----- Texto de origem

É só ler e meditar. Saboreando. Revendo. Revivendo.
I – OPINIÃO: Diário
O 25 de Abril não se fez pela liberdade;
fez-se para a tropa voltar para casa. E uma bela manhã, Álvaro Cunhal
desembarcou em Lisboa imitando deliberadamente a chegada de Lenine à estação da
Finlândia.
VASCO PULIDO VALENTE
PÚBLICO, 27 de Abril de 2019,
5:48
20 de Abril:
Vi hoje, no “Governo Sombra”, um Otelo que
nunca tinha visto. Um chefe militar que disse à comissão coordenadora do
MFA “eu faço”, mandou e fez. Um quarteleiro, ligado ainda hoje à sua unidade de
origem e muito amigo dos sargentos. Por outras palavras, apesar de toda a
infantilidade política, um homem fiel à sua vocação.
21 de Abril:
A lei da memória histórica, uma lei do PSOE, não
pretende evocar a memória da guerra civil, pretende evocar uma fantasia da
esquerda, que se tornou realidade para muita gente. É uma arma política, que
hoje serve para aterrorizar os espanhóis com o espectro de Franco.
Mas
o Vox não tem nada a ver com o que era a direita espanhola em 1936, nem com o
que foi o regime franquista. Pedro Sánchez pensa que ganha votos, insinuando
que uma coligação de direita seria
inevitavelmente dominada pelo Vox, como a coligação de Hitler com os
conservadores de Weimar. Não há nenhuma razão para se acreditar neste
prognóstico. E há uma infinidade de razões para não se acreditar.
23 de Abril:
Um indivíduo interrompeu
ontem um pequeno comício de António Costa. Subiu para o palco e tentou tirar-lhe o microfone.
Soube-se depois que era membro de um grupo internacional de ambientalistas, chamado Extinction Rebellion, que já paralisou o centro de
Londres durante vários dias.
Apareceu
a seguir um turco a falar português, apóstolo desse grupo, ameaçando o
público com o fim do mundo. Estes movimentos apocalípticos são muito
interessantes, porque persistem na sua forma de há dois mil anos para cá. O
turco diz que a sua seita é radical, popular e aberta a todos. Como outro filho
dessas terras longínquas, mais precisamente de Tarso, dizia aos primeiros
cristãos. É consolador pensar que Paulo também acreditava que o fim do mundo
estava próximo.
24 de Abril:
A
sindicância que o governo abriu à Ordem dos Enfermeiros para tentar punir
Ana Rita Cavaco pelo papel que ela teve nas greves do princípio do ano é um
acto vingativo e sórdido. Pior: é uma perseguição política intolerável num
regime democrático. Será que António Costa sabe disto? Espero que não.

----------

- _Tarefa a realizar_: Segundo o texto de origem, a que grupo pertencia o indivíduo que interrompeu o pequeno comício de António Costa? Responda numa frase, por favor.

----- Material apresentado

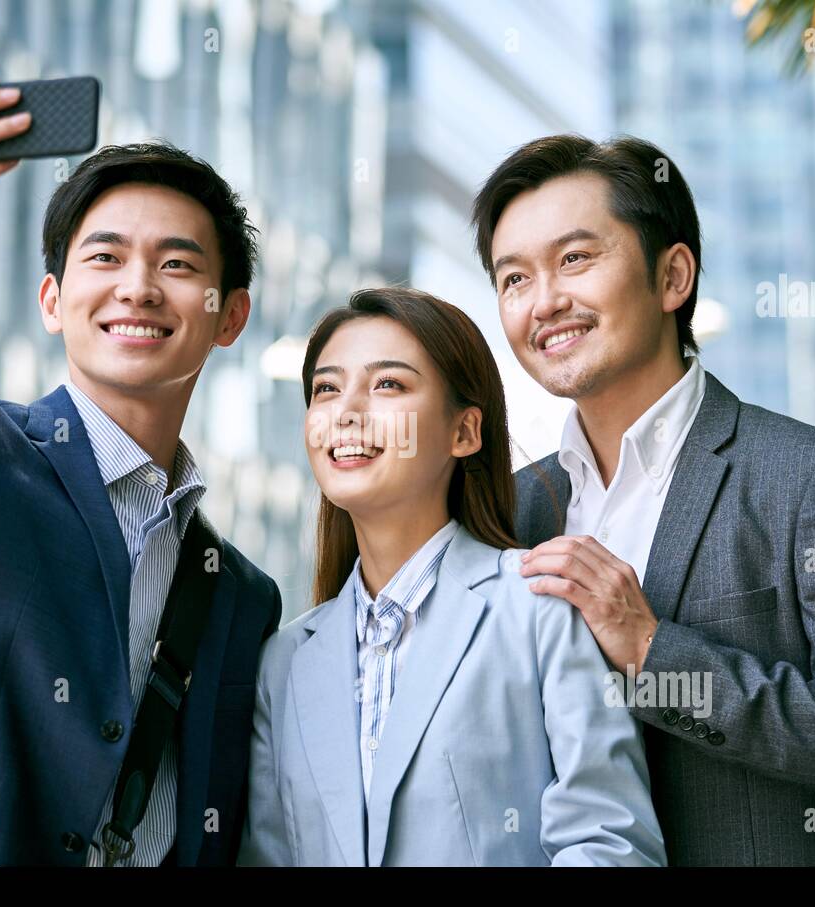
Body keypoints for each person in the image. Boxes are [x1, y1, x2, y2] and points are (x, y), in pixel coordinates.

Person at [0, 72, 279, 866]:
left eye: (177, 265)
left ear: (228, 315)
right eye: (105, 257)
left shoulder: (241, 594)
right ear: (52, 300)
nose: (137, 287)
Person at [472, 133, 815, 865]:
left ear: (673, 277)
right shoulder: (510, 512)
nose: (544, 302)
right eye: (514, 279)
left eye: (575, 259)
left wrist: (654, 651)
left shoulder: (810, 478)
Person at [238, 287, 665, 866]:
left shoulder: (540, 608)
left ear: (464, 432)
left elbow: (611, 844)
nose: (346, 412)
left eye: (388, 384)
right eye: (326, 389)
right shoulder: (284, 662)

----------

- _Resultado da tarefa_: Pertencia ao Extinction Rebellion, um grupo internacional de ambientalistas.